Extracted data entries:
►

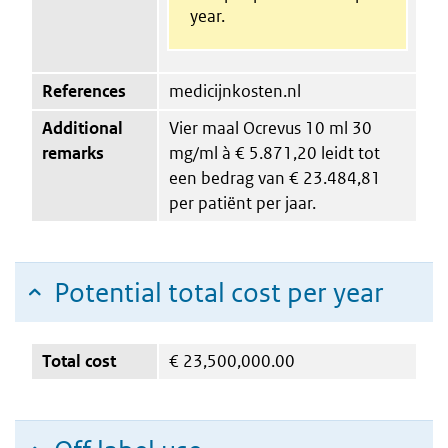
year.
References
medicijnkosten.nl
Additional
Vier maal Ocrevus 10 ml 30
remarks
mg/ml à € 5.871,20 leidt tot
een bedrag van € 23.484,81
per patiënt per jaar.
Potential total cost per year
Total cost
€
23,500,000.00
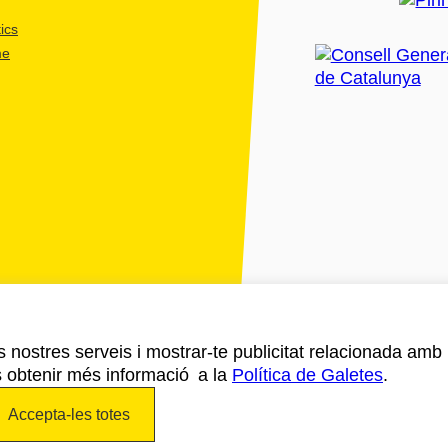
ics
me
ls nostres serveis i mostrar-te publicitat relacionada amb
s obtenir més informació a la
Política de Galetes
.
Accepta-les totes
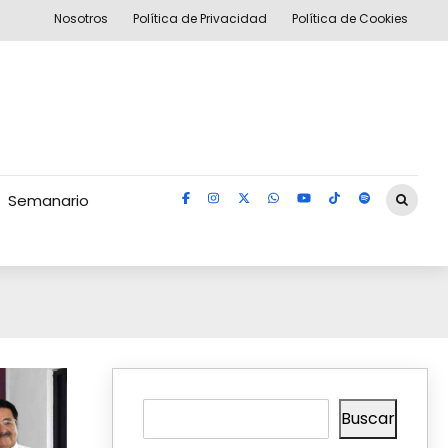
Nosotros
Política de Privacidad
Política de Cookies
Semanario
Buscar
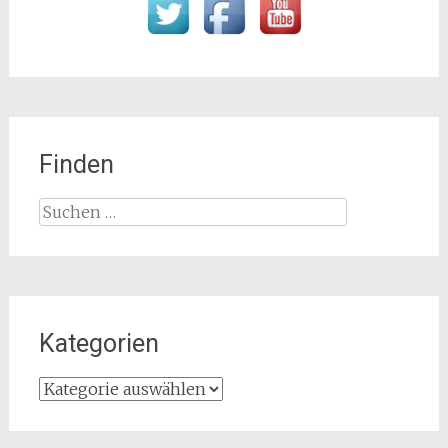
Finden
Suchen
nach:
Kategorien
Kategorien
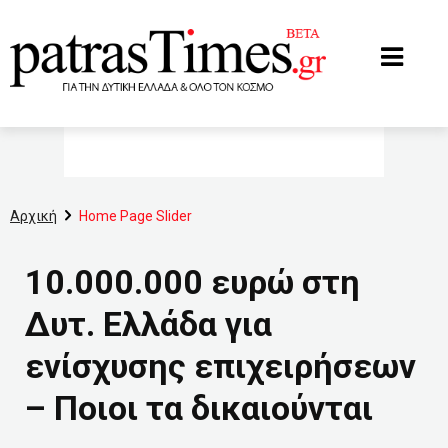
www.patrastimes.gr
Αρχική
Home Page Slider
10.000.000 ευρώ στη
Δυτ. Ελλάδα για
ενίσχυσης επιχειρήσεων
– Ποιοι τα δικαιούνται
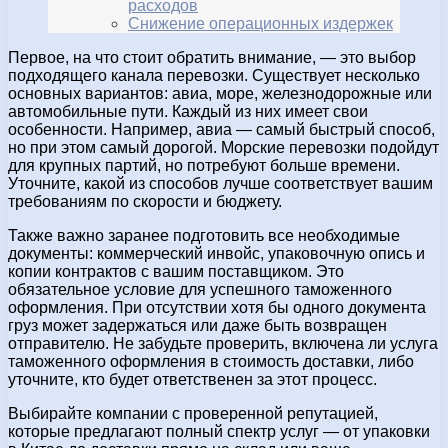
расходов
Снижение операционных издержек
Первое, на что стоит обратить внимание, — это выбор
подходящего канала перевозки. Существует несколько
основных вариантов: авиа, море, железнодорожные или
автомобильные пути. Каждый из них имеет свои
особенности. Например, авиа — самый быстрый способ,
но при этом самый дорогой. Морские перевозки подойдут
для крупных партий, но потребуют больше времени.
Уточните, какой из способов лучше соответствует вашим
требованиям по скорости и бюджету.
Также важно заранее подготовить все необходимые
документы: коммерческий инвойс, упаковочную опись и
копии контрактов с вашим поставщиком. Это
обязательное условие для успешного таможенного
оформления. При отсутствии хотя бы одного документа
груз может задержаться или даже быть возвращен
отправителю. Не забудьте проверить, включена ли услуга
таможенного оформления в стоимость доставки, либо
уточните, кто будет ответственен за этот процесс.
Выбирайте компании с проверенной репутацией,
которые предлагают полный спектр услуг — от упаковки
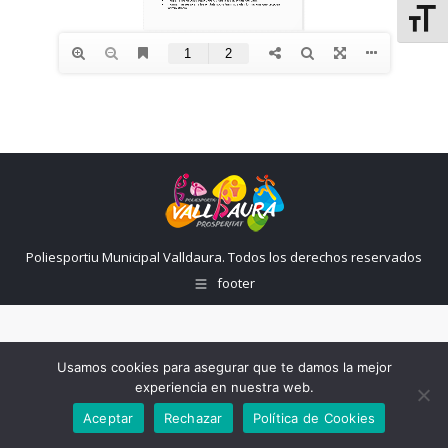
Altern
Poliesportiu Municipal Valldaura. Todos los derechos reservados
footer
Usamos cookies para asegurar que te damos la mejor
experiencia en nuestra web.
Aceptar
Rechazar
Política de Cookies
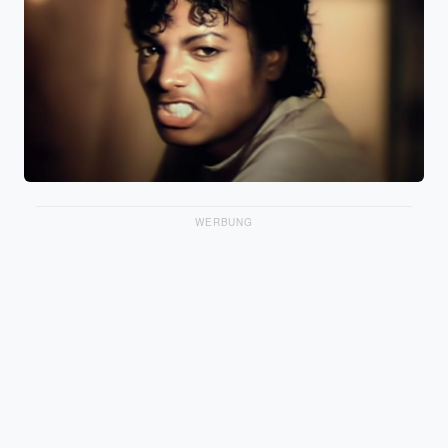
WERBUNG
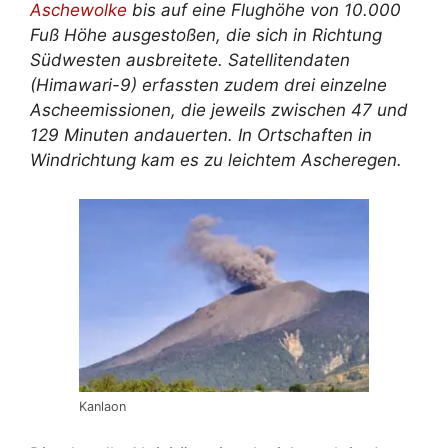
Aschewolke
bis auf eine Flughöhe von 10.000
Fuß Höhe ausgestoßen, die sich in Richtung
Südwesten ausbreitete. Satellitendaten
(Himawari-9) erfassten zudem drei einzelne
Ascheemissionen, die jeweils zwischen 47 und
129 Minuten andauerten. In Ortschaften in
Windrichtung kam es zu leichtem Ascheregen.
Kanlaon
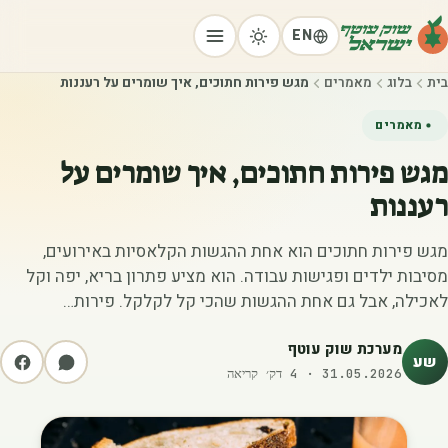
EN
בית
בלוג
מאמרים
מגש פירות חתוכים, איך שומרים על רעננות
מאמרים
מגש פירות חתוכים, איך שומרים על
רעננות
מגש פירות חתוכים הוא אחת ההגשות הקלאסיות באירועים,
מסיבות ילדים ופגישות עבודה. הוא מציע פתרון בריא, יפה וקל
לאכילה, אבל גם אחת ההגשות שהכי קל לקלקל. פירות…
מערכת שוק עוטף
שע
31.05.2026
·
4
דק׳ קריאה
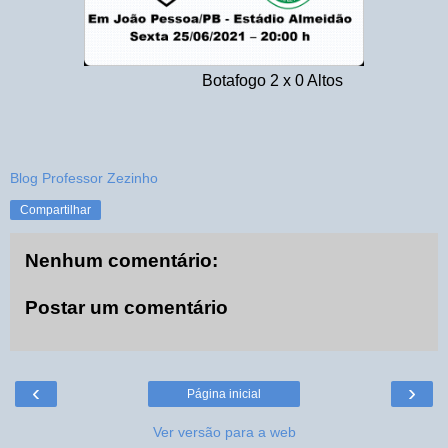
Botafogo 2 x 0 Altos
Blog Professor Zezinho
Compartilhar
Nenhum comentário:
Postar um comentário
‹
›
Página inicial
Ver versão para a web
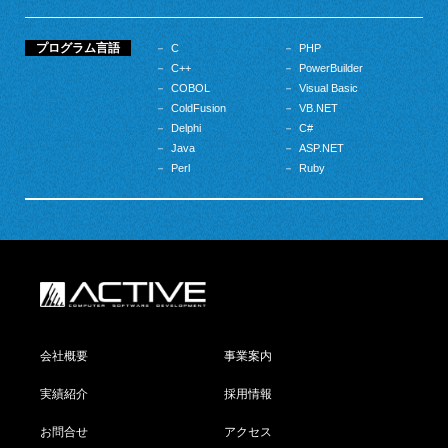
プログラム言語
C
PHP
C++
PowerBuilder
COBOL
Visual Basic
ColdFusion
VB.NET
Delphi
C#
Java
ASP.NET
Perl
Ruby
会社概要
事業案内
実績紹介
採用情報
お問合せ
アクセス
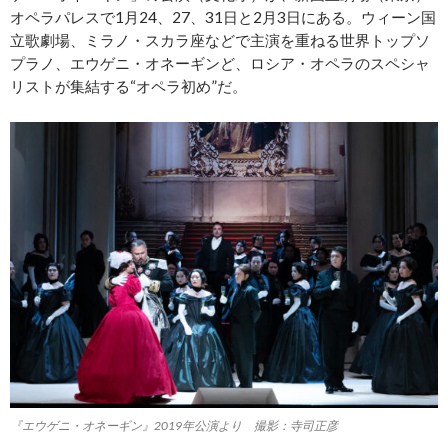
オペラパレスで1月24、27、31日と2月3日にある。ウィーン国
立歌劇場、ミラノ・スカラ座などで主演を重ねる世界トップソ
プラノ、エウゲニ・オネーギンど、ロシア・オペラのスペシャ
リストが集結する“オペラ初め”だ。
『エウゲニ・オネーギン』2019年公演より 撮影：寺司正彦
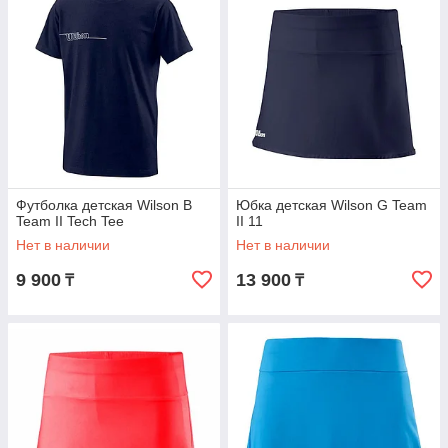
Футболка детская Wilson B
Юбка детская Wilson G Team
Team II Tech Tee
II 11
Нет в наличии
Нет в наличии
9 900
13 900
₸
₸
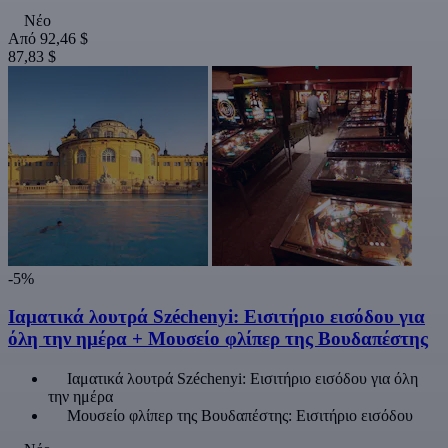
Νέο
Από
92,46 $
87,83 $
-5%
Ιαματικά λουτρά Széchenyi: Εισιτήριο εισόδου για
όλη την ημέρα + Μουσείο φλίπερ της Βουδαπέστης
Ιαματικά λουτρά Széchenyi: Εισιτήριο εισόδου για όλη
την ημέρα
Μουσείο φλίπερ της Βουδαπέστης: Εισιτήριο εισόδου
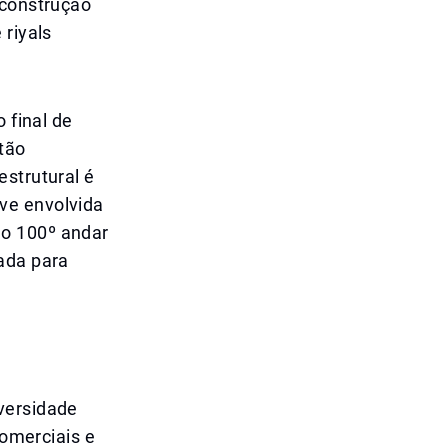
 construção
 riyals
 final de
tão
estrutural é
ve envolvida
 o 100º andar
ada para
versidade
comerciais e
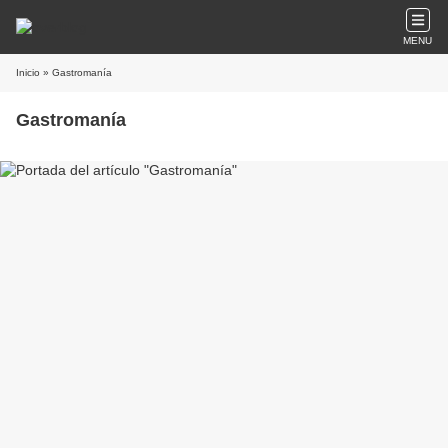
MENU
Inicio
» Gastromanía
Gastromanía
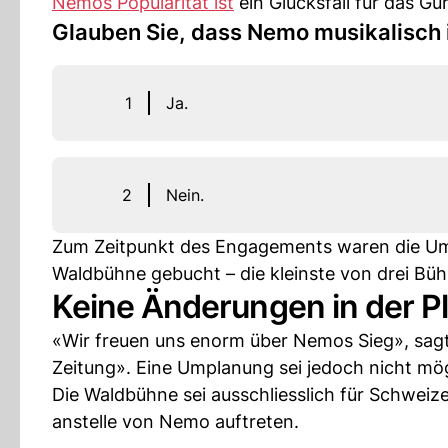
Nemos Popularität ist
ein Glücksfall für das Gu
Glauben Sie, dass Nemo musikalisch i
1
Ja.
2
Nein.
Zum Zeitpunkt des Engagements waren die Ums
Waldbühne gebucht – die kleinste von drei Büh
Keine Änderungen in der P
«Wir freuen uns enorm über Nemos Sieg», sagt
Zeitung». Eine Umplanung sei jedoch nicht mög
Die Waldbühne sei ausschliesslich für Schweiz
anstelle von Nemo auftreten.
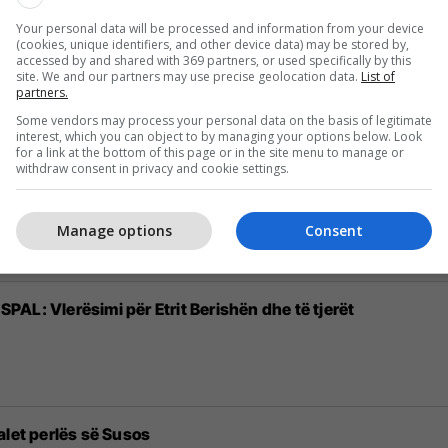
Your personal data will be processed and information from your device
(cookies, unique identifiers, and other device data) may be stored by,
aron në janar
accessed by and shared with 369 partners, or used specifically by this
site. We and our partners may use precise geolocation data.
List of
partners.
Some vendors may process your personal data on the basis of legitimate
interest, which you can object to by managing your options below. Look
for a link at the bottom of this page or in the site menu to manage or
withdraw consent in privacy and cookie settings.
 i maskojnë fëmijët për Halloween: Vezët që i gjuajnë, më m
Manage options
Consent
 SPAL: Vlerësimi për Etrit Berishën dhe të tjerët
 falet perlës së Susos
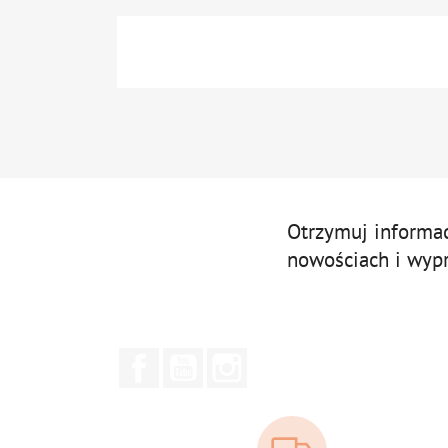
Otrzymuj informa
nowościach i wyp
Facebook
YouTube
Instagram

◄

— Try it —
Reproduce every line of text from the material above, character for character and in the same order. Leave out the pictures.

— Written answer —
year.
References
medicijnkosten.nl
Additional
Vier maal Ocrevus 10 ml 30
remarks
mg/ml à € 5.871,20 leidt tot
een bedrag van € 23.484,81
per patiënt per jaar.
Potential total cost per year
Total cost
€
23,500,000.00
ics
me
ls nostres serveis i mostrar-te publicitat relacionada amb
s obtenir més informació a la
Política de Galetes
.
Accepta-les totes
Nosotros
Política de Privacidad
Política de Cookies
Semanario
Buscar
Finden
Suchen
nach:
Kategorien
Kategorien
www.patrastimes.gr
Αρχική
Home Page Slider
10.000.000 ευρώ στη
Δυτ. Ελλάδα για
ενίσχυσης επιχειρήσεων
– Ποιοι τα δικαιούνται
расходов
Снижение операционных издержек
Первое, на что стоит обратить внимание, — это выбор
подходящего канала перевозки. Существует несколько
основных вариантов: авиа, море, железнодорожные или
автомобильные пути. Каждый из них имеет свои
особенности. Например, авиа — самый быстрый способ,
но при этом самый дорогой. Морские перевозки подойдут
для крупных партий, но потребуют больше времени.
Уточните, какой из способов лучше соответствует вашим
требованиям по скорости и бюджету.
Также важно заранее подготовить все необходимые
документы: коммерческий инвойс, упаковочную опись и
копии контрактов с вашим поставщиком. Это
обязательное условие для успешного таможенного
оформления. При отсутствии хотя бы одного документа
груз может задержаться или даже быть возвращен
отправителю. Не забудьте проверить, включена ли услуга
таможенного оформления в стоимость доставки, либо
уточните, кто будет ответственен за этот процесс.
Выбирайте компании с проверенной репутацией,
которые предлагают полный спектр услуг — от упаковки
Altern
Poliesportiu Municipal Valldaura. Todos los derechos reservados
footer
Usamos cookies para asegurar que te damos la mejor
experiencia en nuestra web.
Aceptar
Rechazar
Política de Cookies
WERBUNG
Aschewolke
bis auf eine Flughöhe von 10.000
Fuß Höhe ausgestoßen, die sich in Richtung
Südwesten ausbreitete. Satellitendaten
(Himawari-9) erfassten zudem drei einzelne
Ascheemissionen, die jeweils zwischen 47 und
129 Minuten andauerten. In Ortschaften in
Windrichtung kam es zu leichtem Ascheregen.
Kanlaon
EN
בית
בלוג
מאמרים
מגש פירות חתוכים, איך שומרים על רעננות
מאמרים
מגש פירות חתוכים, איך שומרים על
רעננות
מגש פירות חתוכים הוא אחת ההגשות הקלאסיות באירועים,
מסיבות ילדים ופגישות עבודה. הוא מציע פתרון בריא, יפה וקל
לאכילה, אבל גם אחת ההגשות שהכי קל לקלקל. פירות…
מערכת שוק עוטף
שע
31.05.2026
·
4
דק׳ קריאה
Botafogo 2 x 0 Altos
Blog Professor Zezinho
Compartilhar
Nenhum comentário:
Postar um comentário
‹
›
Página inicial
Ver versão para a web
プログラム言語
C
PHP
C++
PowerBuilder
COBOL
Visual Basic
ColdFusion
VB.NET
Delphi
C#
Java
ASP.NET
Perl
Ruby
会社概要
事業案内
実績紹介
採用情報
お問合せ
アクセス
オペラパレスで1月24、27、31日と2月3日にある。ウィーン国
立歌劇場、ミラノ・スカラ座などで主演を重ねる世界トップソ
プラノ、エウゲニ・オネーギンど、ロシア・オペラのスペシャ
リストが集結する“オペラ初め”だ。
『エウゲニ・オネーギン』2019年公演より 撮影：寺司正彦
Футболка детская Wilson B
Юбка детская Wilson G Team
Team II Tech Tee
II 11
Нет в наличии
Нет в наличии
9 900
13 900
₸
₸
Νέο
Από
92,46 $
87,83 $
-5%
Ιαματικά λουτρά Széchenyi: Εισιτήριο εισόδου για
όλη την ημέρα + Μουσείο φλίπερ της Βουδαπέστης
Ιαματικά λουτρά Széchenyi: Εισιτήριο εισόδου για όλη
την ημέρα
Μουσείο φλίπερ της Βουδαπέστης: Εισιτήριο εισόδου
 construção
 riyals
 final de
tão
estrutural é
ve envolvida
 o 100º andar
ada para
versidade
comerciais e
MENU
Inicio
» Gastromanía
Gastromanía
Nemos Popularität ist
ein Glücksfall für das Gu
Glauben Sie, dass Nemo musikalisch i
1
Ja.
2
Nein.
Zum Zeitpunkt des Engagements waren die Ums
Waldbühne gebucht – die kleinste von drei Büh
Keine Änderungen in der P
«Wir freuen uns enorm über Nemos Sieg», sagt
Zeitung». Eine Umplanung sei jedoch nicht mög
Die Waldbühne sei ausschliesslich für Schweiz
anstelle von Nemo auftreten.
Your personal data will be processed and information from your device
(cookies, unique identifiers, and other device data) may be stored by,
aron në janar
accessed by and shared with 369 partners, or used specifically by this
site. We and our partners may use precise geolocation data.
List of
partners.
Some vendors may process your personal data on the basis of legitimate
interest, which you can object to by managing your options below. Look
for a link at the bottom of this page or in the site menu to manage or
withdraw consent in privacy and cookie settings.
 i maskojnë fëmijët për Halloween: Vezët që i gjuajnë, më m
Manage options
Consent
 SPAL: Vlerësimi për Etrit Berishën dhe të tjerët
 falet perlës së Susos
Otrzymuj informa
nowościach i wyp
Facebook
YouTube
Instagram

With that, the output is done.